Given that there is no exact fit solution to these overdetermined systems of equations what should we do?

What can we do?#

Recall the definition of the residual for the system \(A \vec{x} = \vec{b}\):

\[ \vec{r} = \vec{b} - A \vec{x}, \]
  • When \(\vec{r} = \vec{0}\), then \(\vec{x} = \vec{x}^*\) the exact solution.

  • When there is no exact solution the next best thing is to make \(\vec{r}\) as small as possible.

  • This means finding \(\vec{x}\) that minimises \(\| \vec{r} \|^2\).

The normal equations#

It turns out that the \(\vec{x}\) that minimises \(\|\vec{b} - A \vec{x}\|^2\) is the same \(\vec{x}\) that satisfies the following square system of equations:

\[ A^T A \vec{x} = A^T \vec{b} \]

The normal equations#

  • These equations are referred to as the normal equations for the overdetermined system \(A \vec{x} = \vec{b}\).

  • The square matrix \(A^T A\) is generally non-singular (i.e., the solution is unique).

  • You can find this solution using Gaussian elimination (for example).

  • The normal equations, when solved, give the best solution to the original problem in the sense of minimising the Euclidean norm of the residual.

Example 1#

Find the least squares approximation to the match the data:

\[\begin{split} \begin{array}{c|ccccc} t & -1.0 & -0.5 & 0 & 0.5 & 1.0 \\ \hline y & 1.0 & 0.5 & 0.0 & 0.5 & 2.0 \end{array} \end{split}\]
../_images/748d8b97c8d29c0db01ba3639ca91cd3a26d13c160d8ac48df4f1da1bb8e57a9.png

Problems with the normal equations#

Consider the matrix \(A = \begin{pmatrix} 1 & 1 \\ \varepsilon & 0 \\ 0 & \varepsilon \end{pmatrix}\), which gives

\[\begin{split} A^T A = \begin{pmatrix} 1 + \varepsilon^2 & 1 \\ 1 & 1 + \varepsilon^2. \end{pmatrix} \end{split}\]

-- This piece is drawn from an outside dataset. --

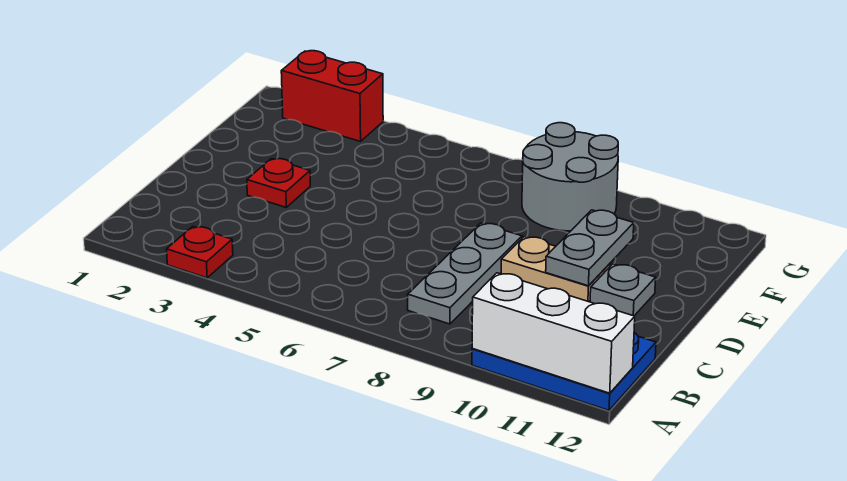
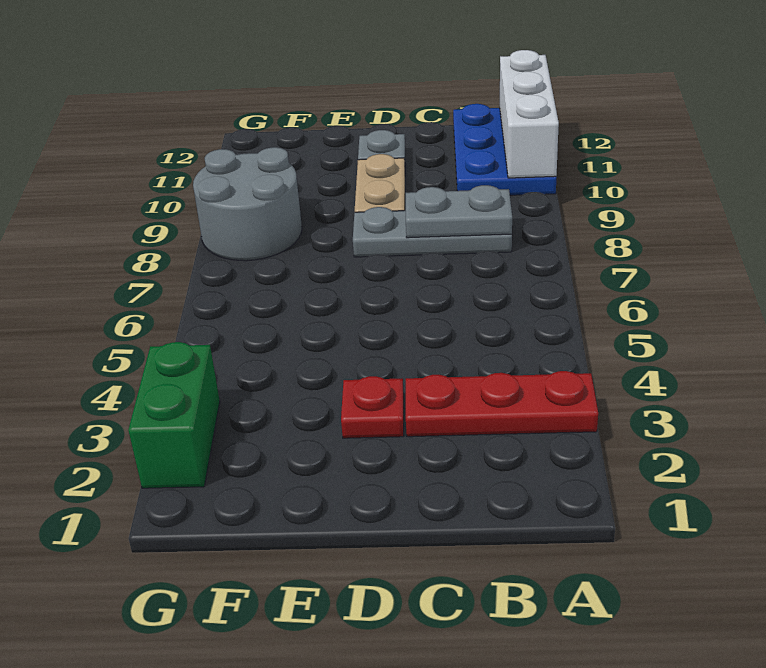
red plate A3 level 1 -> red plate A3:C3 level 1
grey plate D10:E10 level 2 -> grey plate B8:C8 level 2
red brick G2:G3 level 1 -> green brick G2:G3 level 1

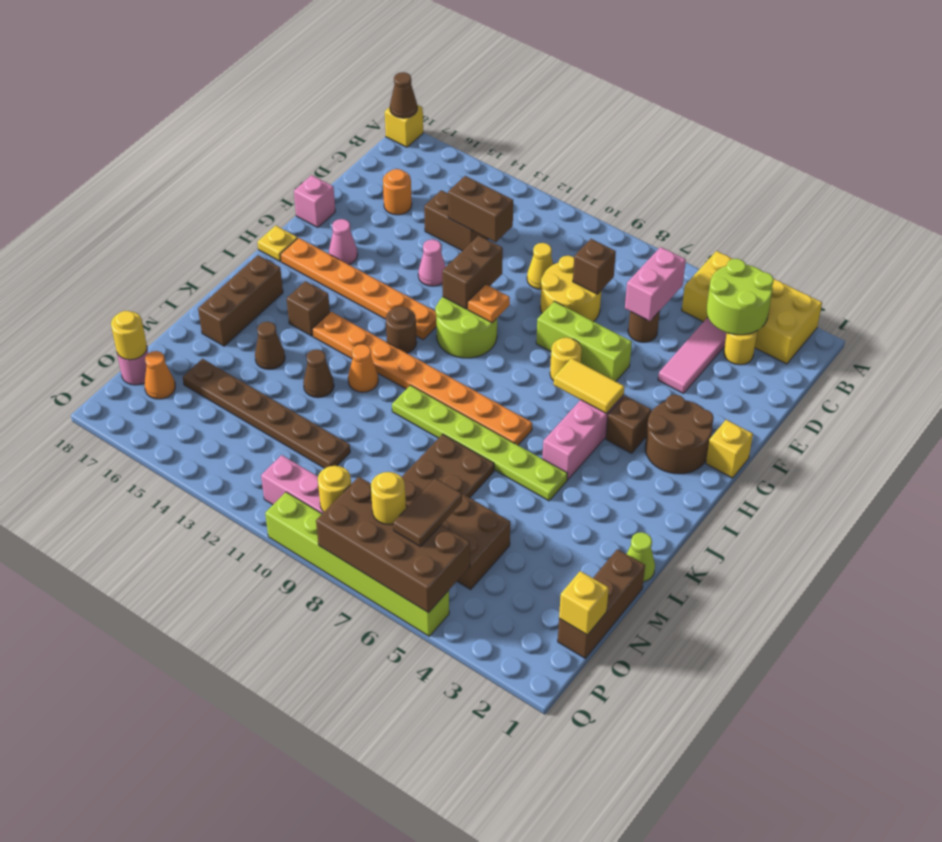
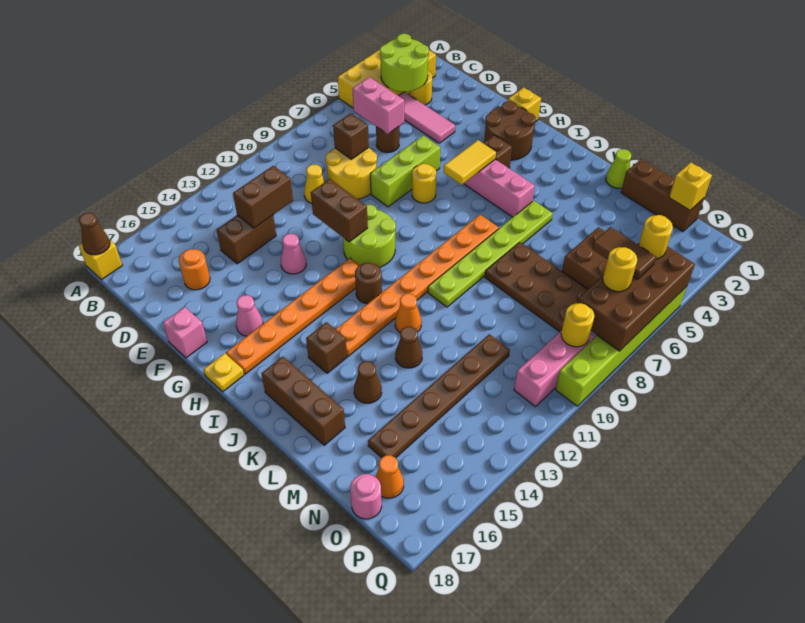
orange plate G10 level 2 -> none
yellow round brick O18 level 2 -> yellow round brick P5 level 3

If \(\varepsilon \approx \sqrt{eps}\) then the effects of rounding error can make \(A^T A\) appear to be singular.

See also: Nick Higham, Seven sins of numerical linear algebra

Sensitivity and conditioning#

  • The condition number of a square matrix \(A\) describes how close that matrix is to being singular.

  • If the condition number is larger then \(A\) is “close” to being singular.

  • When the condition number is very large it is likely that the effects of rounding errors will be most serious: we refer to such a system as being ill-conditioned.

  • The normal equations are typically quite ill-conditioned and so it is essential to use high precision arithmetic to solve them and specialised algorithms.

Summary#

  • Overdetermined systems are common in data modelling and they typically have no solution.

  • Even so, it is possible to find a closest solution to the problem.

  • It is common to measure this closeness in the Euclidean norm and this leads naturally to the least squares approximation.

  • A solution to this problem can be found by solving the normal equations but can must be taken to use arithmetic with sufficient precision and specialised algorithms.